Worship: Luther said “Music is an outstanding gift of God and next to theology. I would not give up my slight knowledge of music for a great consideration. And youth should be taught this art; for it makes fine skillful people.” Children respond in the same way as adults: through the arts, including music – often the same very contemporary worship music being sung by their parents and grandparents. As the Church has done for centuries, we can use music to cover transitions: we sing while Journeying from the church to the Story Room, we learn our new song while “getting ready” in the hallway at the end of our Journey, and we sing a contemplative song while cleaning up and Journeying back to the church for communion to help sustain the deep sense of peace that developes during the children's Response to the story.

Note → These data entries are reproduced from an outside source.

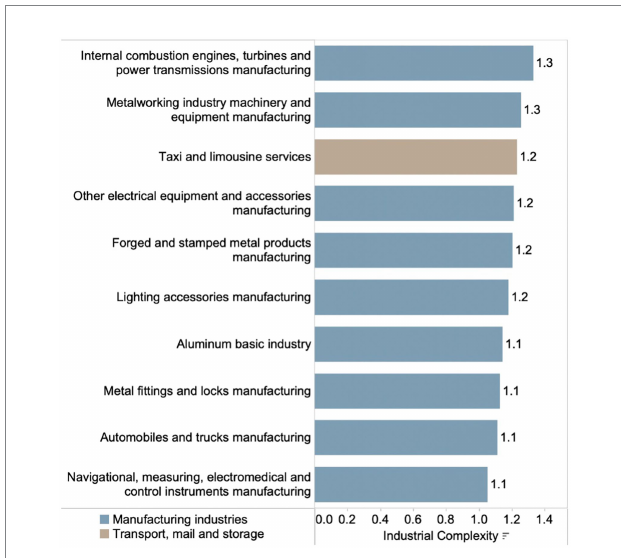
FIGURE 5 Top 10 industries with greater complexity and specialization of the MAQ. Own elaboration based on Economic Censuses 2019 (INEGI).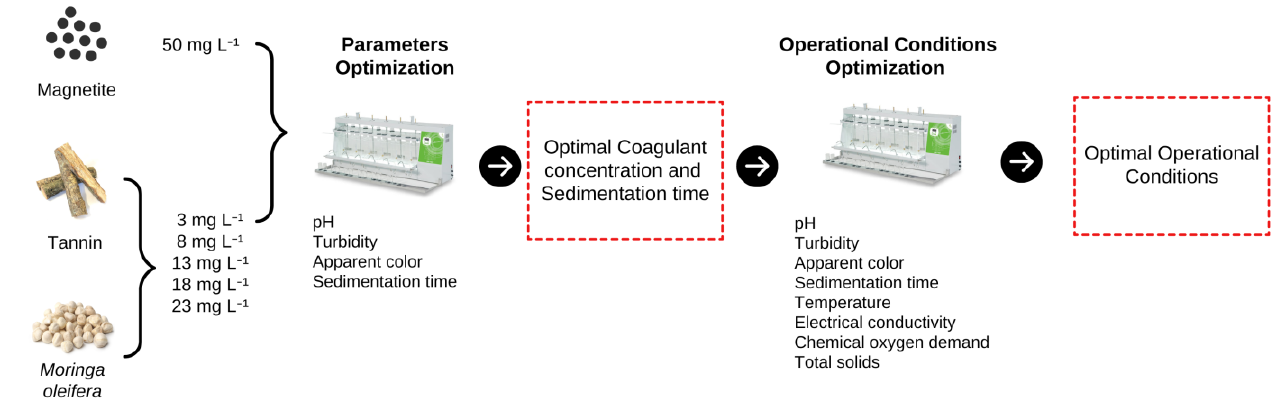
Figure 2. Scheme of experimental design for parameters and operational conditions optimization using central composite rotational design (CCRD). using central composite rotational design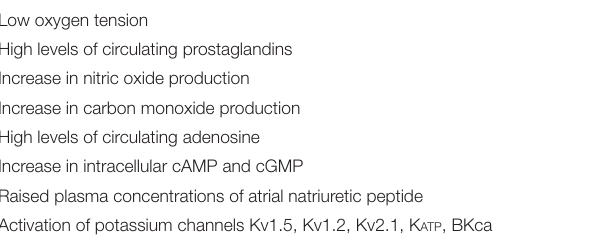
TABLE 1 | Factors that maintain ductal patency in utero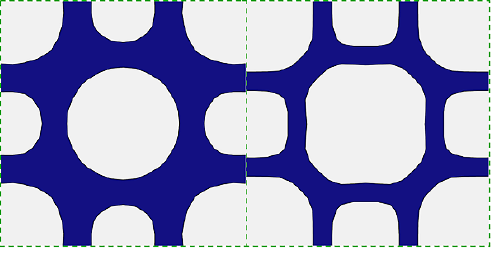
Figure 1. C 0 connectivity in FGM.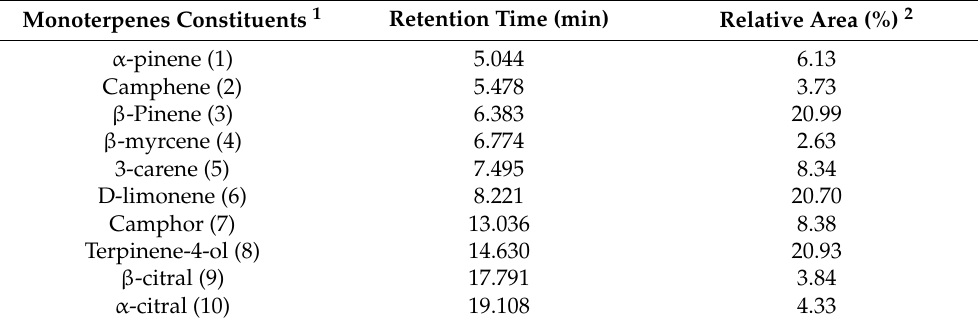
Table 2. The GC-MS retention times and the relative peak areas of the interested monoterpenoid constituents of mixed oil from the anti-cellulite herbal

We made substantial changes to Godly Play, driven by our need for Biblical integrity, inclusivity, and music. At the same time we retained, we hope, the benefits of Montessori techniques, informed by the work of Montessori religious educators Sophia Cavaletti (The Religious Potential of the Child; The Catechesis of the Good Shepherd) Jerome Berryman (“Godly Play”, Young Children and Worship) and Sonja Stewart (Young Children and Worship, Following Jesus: More About Young Children and Worship.) Just as in orthodox Godly Play, the stories are told with vivid, beautiful materials that children can touch and see; with the addition that they are then visually associated to the Bible whence they come by iconic bookmarks. Just as in orthodox Godly Play, children choose for themselves story materials or art supplies for their own response to the Scripture. Unlike orthodox Godly Play music is taught and used without, we hope, disturbing the peace of the Story Room; and the feast that builds a spirit of community in the orthodox Godly Play room is replaced by participation in the Eucharist along with the rest of the Church.